Endogenous and exogenous controls of root life span, mortality and nitrogen flux in a longleaf pine forest: Root branch order predominates

Abstract

1. Root life span regulates the quantity and quality of root-derived organic matter transferred to the soil organic matter pool. However, poor understanding of the rates and controls of root life span has hindered the prediction of carbon (C) flow and nutrient cycling dynamics at the ecosystem scale. 2. We examined the effects of root branch order, root diameter, mycorrhizal colonization, season of birth, depth in the soil, nitrogen (N) fertilization and foliage removal on root life span in a longleaf pine (Pinus palustris Mill.) forest from 2001 to 2004 using minirhizotron and soil monolith sampling. 3. Among all factors, root branch order had the strongest and most consistent effect on life span, with higher order roots having a 46% longer life span than roots one order lower. 4. Within first order roots, mycorrhizal colonization significantly increased root life span by > 45% in 2 of 3 years. 5. Roots born in winter and spring generally lived longer than roots born in summer and autumn.
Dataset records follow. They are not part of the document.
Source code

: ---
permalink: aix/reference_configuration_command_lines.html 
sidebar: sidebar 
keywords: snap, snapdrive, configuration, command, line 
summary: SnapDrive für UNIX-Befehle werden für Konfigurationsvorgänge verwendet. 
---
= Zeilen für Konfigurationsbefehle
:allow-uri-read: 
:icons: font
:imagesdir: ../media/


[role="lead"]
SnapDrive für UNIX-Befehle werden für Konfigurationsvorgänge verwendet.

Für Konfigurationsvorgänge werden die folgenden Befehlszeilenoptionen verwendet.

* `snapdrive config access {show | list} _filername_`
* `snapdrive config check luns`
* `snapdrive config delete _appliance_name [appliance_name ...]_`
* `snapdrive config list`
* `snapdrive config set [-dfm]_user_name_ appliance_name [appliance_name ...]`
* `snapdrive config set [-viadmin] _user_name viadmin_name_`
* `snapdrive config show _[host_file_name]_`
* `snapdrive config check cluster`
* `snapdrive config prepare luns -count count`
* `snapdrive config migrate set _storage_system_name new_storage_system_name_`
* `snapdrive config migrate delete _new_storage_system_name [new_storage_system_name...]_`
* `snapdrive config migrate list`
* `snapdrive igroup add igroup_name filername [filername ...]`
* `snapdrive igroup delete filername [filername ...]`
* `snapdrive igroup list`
Root life span was positively correlated with depth in the soil and root diameter, but the correlations were weaker than with order, year and season. Neither N fertilization nor foliage removal had a significant impact on root life span. 6. When biomass mortality and associated N flux were estimated based on order-specific mean life span, N concentration and ecosystem-scale biomass estimates, first order roots constituted approximately 50% of the total biomass mortality and > 60% of the N flux for the first three root orders combined. 7. Synthesis. Our results show that (i) root branch order was the strongest predictor of life span among all covariates and can effectively partition the distal longleaf pine root systems into three or more populations with different turnover rates; (ii) only a fraction of fine roots turns over annually, whereas models of C cycles assume an annual turnover for the entire fine root system. We conclude that an order-based approach holds greater promise than the traditional diameter class approach for evaluating the role of different fine root populations in C flow and nutrient cycling. © 2008 The Authors.